Most of the people collecting signatures for the group were unpaid volunteers — a coalition of doctors worried about the effect of current abortion law on their patients, and women furious over the end of Roe v. Wade. But the organization also relied on some paid canvassers.
The organization regularly filed the required paperwork confirming that it had instructed paid canvassers on how to collect signatures, records with Mr. Thurston’s office show. However the last filing, on June 27, was not included with the final submission of petitions on July 5. State officials also questioned whether the person who signed the paperwork had the authority to do so, given that she was not a formal sponsor of the ballot process.
Abortion rights organizers argued that the signatures should not be automatically dismissed because the paperwork had been submitted before the deadline. At the very least, they told the court, they should be granted 30 days to gather more signatures since they had submitted more than the minimum required.
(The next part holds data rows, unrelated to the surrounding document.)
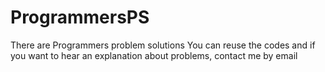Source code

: # ProgrammersPS
There are Programmers problem solutions
You can reuse the codes and if you want to hear an explanation about problems, contact me by email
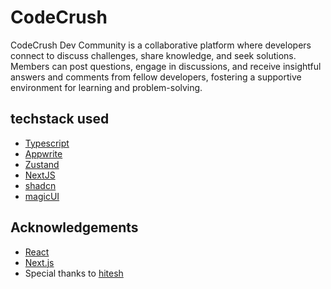 # CodeCrush
CodeCrush Dev Community is a collaborative platform where developers connect to discuss challenges, share knowledge, and seek solutions. Members can post questions, engage in discussions, and receive insightful answers and comments from fellow developers, fostering a supportive environment for learning and problem-solving.

## techstack used
- [Typescript](https://www.typescriptlang.org/)
- [Appwrite](https://appwrite.io/)
- [Zustand](https://zustand.docs.pmnd.rs/getting-started/introduction)
- [NextJS](https://nextjs.org/docs)
- [shadcn](https://ui.shadcn.com/docs)
- [magicUI](https://magicui.design/docs)


## Acknowledgements

- [React](https://reactjs.org/)
- [Next.js](https://nextjs.org/)
- Special thanks to [hitesh](https://github.com/hiteshchoudhary)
“This is a win for the rule of law in Arkansas and for those who have followed the rules for years to participate in the state’s ballot initiative process,” Tim Griffin, the attorney general, said in a statement.
Two other groups seeking to put proposals on the ballot — one related to expanding access to medical marijuana and another related to casino development — also joined the case to side with the abortion rights group. They argued that Mr. Thurston’s office, backed by the attorney general, had inconsistently applied the rules surrounding paid canvassers.
The dissenting justices also acknowledged the office’s seemingly unequal application of the rules, and said they would have allowed the abortion rights group additional time to collect signatures and appointed a special master to evaluate the application of the law. (The majority of the justices noted that there was never a request for a special master and ultimately, “the facts necessary to decide this case were undisputed.”)
“Why are the respondent and the majority determined to keep this particular vote from the people?” wrote Justice Baker, in a dissenting opinion joined by Justice Hudson. “The majority has succeeded in its efforts to change the law in order to deprive the voters of the opportunity to vote on this issue, which is not the proper role of this court.”